The goal is to get effective cognitive labor out of a superintelligent but possibly misaligned AI model without causing catastrophe. One insight is that if for a given goal, we want to achieve this goal while receiving a minimum amount of input/information from the superintelligent model. (Another way to phrase this is that we want to maximize the density of “helpful” information in the model’s outputs, to reduce its opportunities for hijacking the human operators).
Our setup is to train/use a strong (possibly superhuman) model to generate short strings (“context gems”). We intend these strings to contain some insight about the problem domain. To verify the usefulness of these short strings, we feed them into context of weaker model, which we can assess on some benchmarks. We may “reward” the strong model based on the performance of the weak model on some problem domain.
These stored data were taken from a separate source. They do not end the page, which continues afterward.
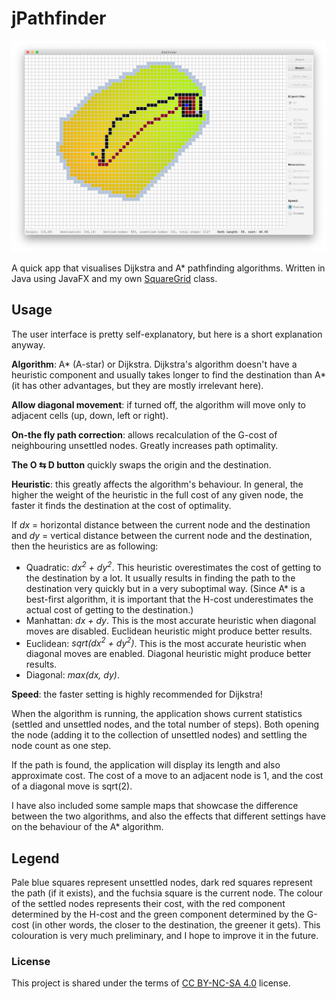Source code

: # jPathfinder

<img src="jPathfinder.png" />

A quick app that visualises Dijkstra and A* pathfinding algorithms. Written in Java using JavaFX and my own [SquareGrid](https://github.com/SpinningVinyl/SquareGrid) class.

## Usage

The user interface is pretty self-explanatory, but here is a short explanation anyway.

**Algorithm**: A* (A-star) or Dijkstra. Dijkstra's algorithm doesn't have a heuristic component and usually takes longer to find the destination than A* (it has other advantages, but they are mostly irrelevant here).

**Allow diagonal movement**: if turned off, the algorithm will move only to adjacent cells (up, down, left or right).

**On-the fly path correction**: allows recalculation of the G-cost of neighbouring unsettled nodes. Greatly increases path optimality.

**The O ⇆ D button** quickly swaps the origin and the destination.

**Heuristic**: this greatly affects the algorithm's behaviour. In general, the higher the weight of the heuristic in the full cost of any given node, the faster it finds the destination at the cost of optimality. 

If *dx* = horizontal distance between the current node and the destination and *dy* = vertical distance between the current node and the destination, then the heuristics are as following:

 - Quadratic: *dx<sup>2</sup> + dy<sup>2</sup>*. This heuristic overestimates the cost of getting to the destination by a lot. It usually results in finding the path to the destination very quickly but in a very suboptimal way. (Since A* is a best-first algorithm, it is important that the H-cost underestimates the actual cost of getting to the destination.)
 - Manhattan: *dx + dy*. This is the most accurate heuristic when diagonal moves are disabled. Euclidean heuristic might produce better results.
 - Euclidean: *sqrt(dx<sup>2</sup> + dy<sup>2</sup>)*. This is the most accurate heuristic when diagonal moves are enabled. Diagonal heuristic might produce better results.
 - Diagonal: *max(dx, dy)*. 

**Speed**: the faster setting is highly recommended for Dijkstra!

When the algorithm is running, the application shows current statistics (settled and unsettled nodes, and the total number of steps). Both opening the node (adding it to the collection of unsettled nodes) and settling the node count as one step.

If the path is found, the application will display its length and also approximate cost. The cost of a move to an adjacent node is 1, and the cost of a diagonal move is sqrt(2).

I have also included some sample maps that showcase the difference between the two algorithms, and also the effects that different settings have on the behaviour of the A* algorithm.

## Legend

Pale blue squares represent unsettled nodes, dark red squares represent the path (if it exists), and the fuchsia square is the current node. The colour of the settled nodes represents their cost, with the red component determined by the H-cost and the green component determined by the G-cost (in other words, the closer to the destination, the greener it gets). This colouration is very much preliminary, and I hope to improve it in the future. 

### License

This project is shared under the terms of [CC BY-NC-SA 4.0](https://creativecommons.org/licenses/by-nc-sa/4.0/) license.
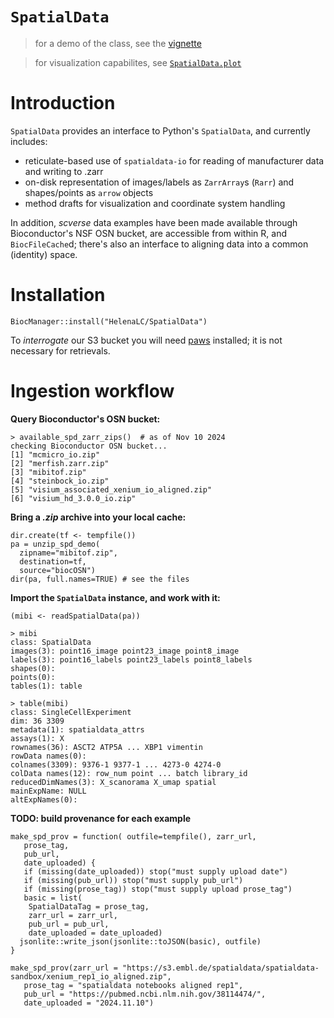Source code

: # `SpatialData`

> for a demo of the class, see the [vignette](https://htmlpreview.github.io/?https://github.com/HelenaLC/SpatialData/blob/main/vignettes/SpatialData.html)

> for visualization capabilites, see [`SpatialData.plot`](https://github.com/HelenaLC/SpatialData.plot)

# Introduction

`SpatialData` provides an interface to Python's `SpatialData`, and currently includes:

- reticulate-based use of `spatialdata-io` for reading of manufacturer data and writing to .zarr
- on-disk representation of images/labels as `ZarrArray`s (`Rarr`) and shapes/points as `arrow` objects
- method drafts for visualization and coordinate system handling

In addition, *scverse* data examples have been made available through 
Bioconductor's NSF OSN bucket, are accessible from within R, and `BiocFileCache`d; 
there's also an interface to aligning data into a common (identity) space.

# Installation

```
BiocManager::install("HelenaLC/SpatialData")
```

To *interrogate* our S3 bucket you will need [paws](https://cran.r-project.org/web/packages/paws/index.html) 
installed; it is not necessary for retrievals.

# Ingestion workflow

**Query Bioconductor's OSN bucket:**

```
> available_spd_zarr_zips()  # as of Nov 10 2024
checking Bioconductor OSN bucket...
[1] "mcmicro_io.zip"                         
[2] "merfish.zarr.zip"                       
[3] "mibitof.zip"                            
[4] "steinbock_io.zip"                       
[5] "visium_associated_xenium_io_aligned.zip"
[6] "visium_hd_3.0.0_io.zip"                 
```

**Bring a *.zip* archive into your local cache:**

```
dir.create(tf <- tempfile())
pa = unzip_spd_demo(
  zipname="mibitof.zip", 
  destination=tf, 
  source="biocOSN")
dir(pa, full.names=TRUE) # see the files
```

**Import the `SpatialData` instance, and work with it:**

```
(mibi <- readSpatialData(pa))
```

```
> mibi
class: SpatialData
images(3): point16_image point23_image point8_image
labels(3): point16_labels point23_labels point8_labels
shapes(0):
points(0):
tables(1): table
```

```
> table(mibi)
class: SingleCellExperiment 
dim: 36 3309 
metadata(1): spatialdata_attrs
assays(1): X
rownames(36): ASCT2 ATP5A ... XBP1 vimentin
rowData names(0):
colnames(3309): 9376-1 9377-1 ... 4273-0 4274-0
colData names(12): row_num point ... batch library_id
reducedDimNames(3): X_scanorama X_umap spatial
mainExpName: NULL
altExpNames(0):
```

**TODO: build provenance for each example**

```
make_spd_prov = function( outfile=tempfile(), zarr_url,
   prose_tag,
   pub_url,
   date_uploaded) {
   if (missing(date_uploaded)) stop("must supply upload date")
   if (missing(pub_url)) stop("must supply pub_url")
   if (missing(prose_tag)) stop("must supply upload prose_tag")
   basic = list(
    SpatialDataTag = prose_tag,
    zarr_url = zarr_url,
    pub_url = pub_url,
    date_uploaded = date_uploaded)
  jsonlite::write_json(jsonlite::toJSON(basic), outfile)
}

make_spd_prov(zarr_url = "https://s3.embl.de/spatialdata/spatialdata-sandbox/xenium_rep1_io_aligned.zip",
   prose_tag = "spatialdata notebooks aligned rep1",
   pub_url = "https://pubmed.ncbi.nlm.nih.gov/38114474/",
   date_uploaded = "2024.11.10")
```
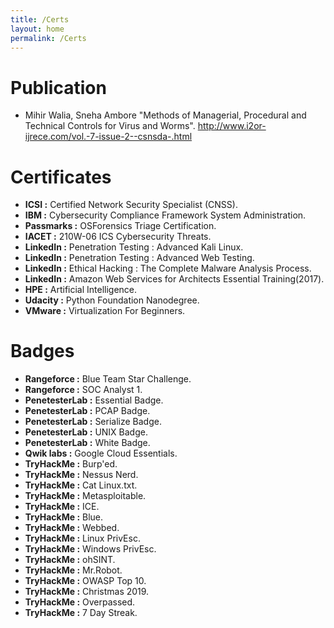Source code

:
 ```yaml
---
title: /Certs
layout: home
permalink: /Certs
---
```


# Publication

- Mihir Walia, Sneha Ambore "Methods of Managerial, Procedural and Technical Controls for Virus and Worms".
  <a href="http://www.i2or-ijrece.com/vol.-7-issue-2--csnsda-.html">http://www.i2or-ijrece.com/vol.-7-issue-2--csnsda-.html</a>

# Certificates 

- <strong>ICSI :</strong> Certified Network Security Specialist (CNSS).
- <strong>IBM  :</strong> Cybersecurity Compliance Framework System  Administration.
- <strong>Passmarks :</strong> OSForensics Triage Certification.
- <strong>IACET :</strong> 210W-06 ICS Cybersecurity Threats.
- <strong>LinkedIn :</strong> Penetration Testing : Advanced Kali Linux.
- <strong>LinkedIn :</strong> Penetration Testing : Advanced Web Testing.
- <strong>LinkedIn :</strong> Ethical Hacking : The Complete Malware Analysis Process.
- <strong>LinkedIn :</strong> Amazon Web Services for Architects Essential Training(2017).
- <strong>HPE :</strong> Artificial Intelligence.
- <strong>Udacity :</strong> Python Foundation Nanodegree.
- <strong>VMware :</strong> Virtualization For Beginners.

# Badges

- <strong>Rangeforce :</strong> Blue Team Star Challenge.
- <strong>Rangeforce :</strong> SOC Analyst 1.
- <strong>PenetesterLab :</strong> Essential Badge.
- <strong>PenetesterLab :</strong> PCAP Badge.
- <strong>PenetesterLab :</strong> Serialize Badge.
- <strong>PenetesterLab :</strong> UNIX Badge.
- <strong>PenetesterLab :</strong> White Badge.
- <strong>Qwik labs :</strong> Google Cloud Essentials.
- <strong>TryHackMe :</strong> Burp'ed.
- <strong>TryHackMe :</strong> Nessus Nerd.
- <strong>TryHackMe :</strong> Cat Linux.txt.
- <strong>TryHackMe :</strong> Metasploitable.
- <strong>TryHackMe :</strong> ICE.
- <strong>TryHackMe :</strong> Blue.
- <strong>TryHackMe :</strong> Webbed.
- <strong>TryHackMe :</strong> Linux PrivEsc.
- <strong>TryHackMe :</strong> Windows PrivEsc.
- <strong>TryHackMe :</strong> ohSINT.
- <strong>TryHackMe :</strong> Mr.Robot.
- <strong>TryHackMe :</strong> OWASP Top 10.
- <strong>TryHackMe :</strong> Christmas 2019.
- <strong>TryHackMe :</strong> Overpassed.
- <strong>TryHackMe :</strong> 7 Day Streak.
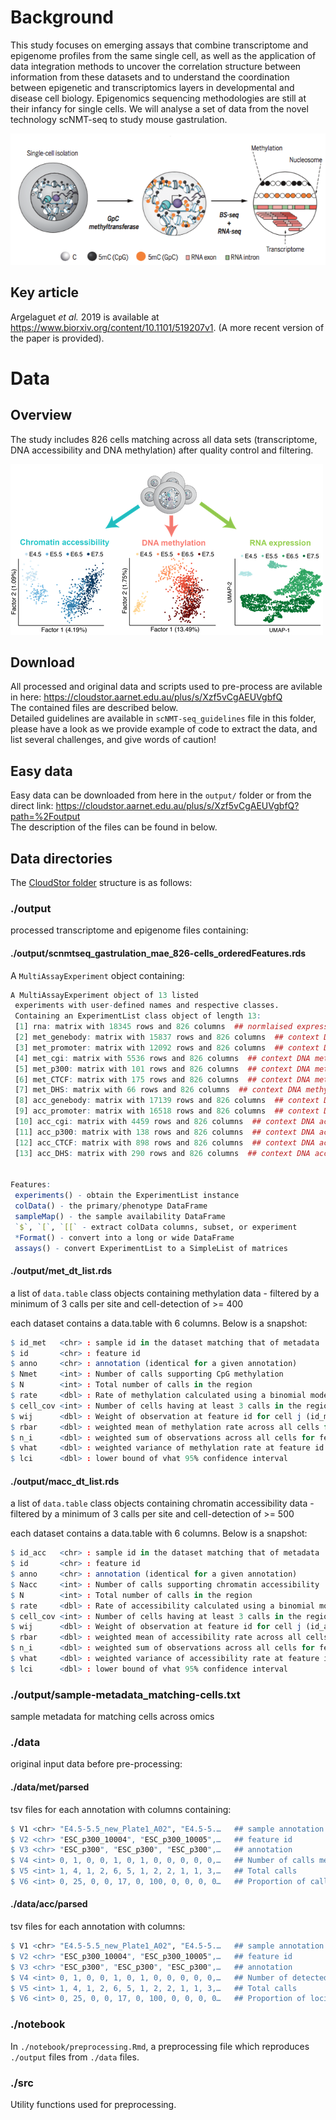 # Background 
This study focuses on emerging assays that combine transcriptome and epigenome profiles from the same single cell, as well as the application of data integration methods to uncover the correlation structure between information from these datasets and to understand the coordination between epigenetic and transcriptomics layers in developmental and disease cell biology. Epigenomics sequencing methodologies are still at their infancy for single cells. We will analyse a set of data from the novel technology scNMT-seq to study mouse gastrulation.

![Schematic description of scNMT-seq (from Ricard Argelaguet's gitHub page.)](scnmt-seq.png)


## Key article

Argelaguet *et al.* 2019 is available at  https://www.biorxiv.org/content/10.1101/519207v1. (A more recent version of the paper is provided). 


# Data

## Overview

The study includes 826 cells matching  across all data sets (transcriptome, DNA accessibility and DNA methylation) after quality control and filtering. 

![Top: Schematic of the developing mouse embryo, with stages and lineages considered in this study labeled. Bottom: Dimensionality reduction of DNA chromatin accessibility and DNA methylation using Bayesian Factor analysis  (MOFA see the paper’s Methods section) or RNA expression data using UMAP (from Argelaguet *et al.* 2019)](figure1.png)


## Download
All processed and original data and scripts used to pre-process are avilable in here: https://cloudstor.aarnet.edu.au/plus/s/Xzf5vCgAEUVgbfQ  
The contained files are described below.  
Detailed guidelines are available in `scNMT-seq_guidelines` file in this folder, please have a look as we provide example of code to extract the data, and list several challenges, and give words of caution!


## Easy data
Easy data can be downloaded from here in the `output/` folder or from the direct link: https://cloudstor.aarnet.edu.au/plus/s/Xzf5vCgAEUVgbfQ?path=%2Foutput  
The description of the files can be found in below.

## Data directories

The [CloudStor folder](https://cloudstor.aarnet.edu.au/plus/s/Xzf5vCgAEUVgbfQ) structure is as follows:

### ./output

processed transcriptome and epigenome files containing:

#### ./output/scnmtseq_gastrulation_mae_826-cells_orderedFeatures.rds

A `MultiAssayExperiment` object containing:

```r
A MultiAssayExperiment object of 13 listed
 experiments with user-defined names and respective classes. 
 Containing an ExperimentList class object of length 13: 
 [1] rna: matrix with 18345 rows and 826 columns  ## normlaised expression
 [2] met_genebody: matrix with 15837 rows and 826 columns  ## context DNA methylation rate
 [3] met_promoter: matrix with 12092 rows and 826 columns  ## context DNA methylation rate
 [4] met_cgi: matrix with 5536 rows and 826 columns  ## context DNA methylation rate
 [5] met_p300: matrix with 101 rows and 826 columns  ## context DNA methylation rate
 [6] met_CTCF: matrix with 175 rows and 826 columns  ## context DNA methylation rate
 [7] met_DHS: matrix with 66 rows and 826 columns  ## context DNA methylation rate
 [8] acc_genebody: matrix with 17139 rows and 826 columns  ## context DNA accessibility rate
 [9] acc_promoter: matrix with 16518 rows and 826 columns  ## context DNA accessibility rate
 [10] acc_cgi: matrix with 4459 rows and 826 columns  ## context DNA accessibility rate
 [11] acc_p300: matrix with 138 rows and 826 columns  ## context DNA accessibility rate
 [12] acc_CTCF: matrix with 898 rows and 826 columns  ## context DNA accessibility rate
 [13] acc_DHS: matrix with 290 rows and 826 columns  ## context DNA accessibility rate


Features: 
 experiments() - obtain the ExperimentList instance 
 colData() - the primary/phenotype DataFrame 
 sampleMap() - the sample availability DataFrame 
 `$`, `[`, `[[` - extract colData columns, subset, or experiment 
 *Format() - convert into a long or wide DataFrame 
 assays() - convert ExperimentList to a SimpleList of matrices
```


#### ./output/met_dt_list.rds

a list of `data.table` class objects containing methylation data - filtered by a minimum of 3 calls per site and cell-detection of >= 400

each dataset contains a data.table with 6 columns. Below is a snapshot:

```r
$ id_met   <chr> : sample id in the dataset matching that of metadata  
$ id       <chr> : feature id  
$ anno     <chr> : annotation (identical for a given annotation)  
$ Nmet     <int> : Number of calls supporting CpG methylation  
$ N        <int> : Total number of calls in the region  
$ rate     <dbl> : Rate of methylation calculated using a binomial model with beta(1, 1) prior  
$ cell_cov <int> : Number of cells having at least 3 calls in the region for the feature id  
$ wij      <dbl> : Weight of observation at feature id for cell j (id_met) calculated using SE(rate)  
$ rbar     <dbl> : weighted mean of methylation rate across all cells for feature id  
$ n_i      <dbl> : weighted sum of observations across all cells for feature id  
$ vhat     <dbl> : weighted variance of methylation rate at feature id for all cells  
$ lci      <dbl> : lower bound of vhat 95% confidence interval  
```

#### ./output/macc_dt_list.rds

a list of `data.table` class objects containing chromatin accessibility data - filtered by a minimum of 3 calls per site and cell-detection of >= 500


each dataset contains a data.table with 6 columns. Below is a snapshot:

```r
$ id_acc   <chr> : sample id in the dataset matching that of metadata  
$ id       <chr> : feature id  
$ anno     <chr> : annotation (identical for a given annotation)  
$ Nacc     <int> : Number of calls supporting chromatin accessibility  
$ N        <int> : Total number of calls in the region  
$ rate     <dbl> : Rate of accessibility calculated using a binomial model with beta(1, 1) prior  
$ cell_cov <int> : Number of cells having at least 3 calls in the region for the feature id  
$ wij      <dbl> : Weight of observation at feature id for cell j (id_acc) calculated using SE(rate)  
$ rbar     <dbl> : weighted mean of accessibility rate across all cells for feature id  
$ n_i      <dbl> : weighted sum of observations across all cells for feature id  
$ vhat     <dbl> : weighted variance of accessibility rate at feature id for all cells  
$ lci      <dbl> : lower bound of vhat 95% confidence interval  
```

### ./output/sample-metadata_matching-cells.txt

sample metadata for matching cells across omics



### ./data

original input data before pre-processing:

#### ./data/met/parsed

tsv files for each annotation with columns containing:

```r
$ V1 <chr> "E4.5-5.5_new_Plate1_A02", "E4.5-5.…   ## sample annotation id  
$ V2 <chr> "ESC_p300_10004", "ESC_p300_10005",…   ## feature id  
$ V3 <chr> "ESC_p300", "ESC_p300", "ESC_p300",…   ## annotation  
$ V4 <int> 0, 1, 0, 0, 1, 0, 1, 0, 0, 0, 0, 0,…   ## Number of calls methylated  
$ V5 <int> 1, 4, 1, 2, 6, 5, 1, 2, 2, 1, 1, 3,…   ## Total calls  
$ V6 <int> 0, 25, 0, 0, 17, 0, 100, 0, 0, 0, 0…   ## Proportion of calls methylated  
```
#### ./data/acc/parsed

tsv files for each annotation with columns:

```r
$ V1 <chr> "E4.5-5.5_new_Plate1_A02", "E4.5-5.…   ## sample annotation id  
$ V2 <chr> "ESC_p300_10004", "ESC_p300_10005",…   ## feature id  
$ V3 <chr> "ESC_p300", "ESC_p300", "ESC_p300",…   ## annotation  
$ V4 <int> 0, 1, 0, 0, 1, 0, 1, 0, 0, 0, 0, 0,…   ## Number of detected accessible loci  
$ V5 <int> 1, 4, 1, 2, 6, 5, 1, 2, 2, 1, 1, 3,…   ## Total calls  
$ V6 <int> 0, 25, 0, 0, 17, 0, 100, 0, 0, 0, 0…   ## Proportion of loci accessible  
```

### ./notebook

In `./notebook/preprocessing.Rmd`, a preprocessing file which reproduces `./output` files from `./data` files.

### ./src

Utility functions used for preprocessing.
I had Claude make me a flow-chart.
If the gems do dramatically improve the performance of the weak model, then perhaps they contain some true insight about the problem domain. Then, if the strings are sufficiently short, we might be able to expose the string to humans without causing catastrophe, hopefully resulting in similar performance improvements for humans.
Some things we might think about:
What should be true of these “context gems”? Perhaps we want them to be short. Are there other restrictions we want to put on them?
What are the right problem domains to select?
If you were an adversarial/misaligned superintelligence, how might you attempt to take over the world given such a setup?
What sort of information might actually go into these context gems?
I’d also be interested in any empirical evidence that such a setup would work.
Why is this not just a description of an adversarial attack loop on the weak AI model, and would not just produce the usual short adversarial strings of gibberish (for LLMs) or handful of pixel perturbations (for vision or VLMs), which are generally completely useless to humans and contain no useful information?
My reply to both your and @Chris_Leong ’s comment is that you should simply use robust benchmarks on which high performance is interesting.
In the adversarial attack context, the attacker’s objectives are not generally beyond the model’s “capabilities.”
I don’t think that’s possible, because an attacker (LLM) can program a victim LLM to emit arbitrary text, so with enough attacks, you can solve any benchmark in the attacker’s capability (thereby defeating the safety point entirely because now it’s just a very expensive way to use an unsafe model), or otherwise bruteforce the benchmark by inferring the hidden answers and then creating the adversarial example which elicits that (like p-hacking: just keep trying things until you get below the magic threshold). See backdoors, triggers, dataset distillation… “A benchmark” is no more of a barrier than “flipping a specific image’s class”.
We need not provide the strong model with access to the benchmark questions.
Depending on the benchmark, it can be difficult or impossible to encode all the correct responses in a short string.
If the strong AI has knowledge of the benchmarks (or can make correct guesses about how these were structured), then it might be able to find heuristics that work well on them, but not more generally, Some of these heuristics might seem more likely than not to humans.
Still seems like a useful technique if the more powerful model isn’t much more powerful.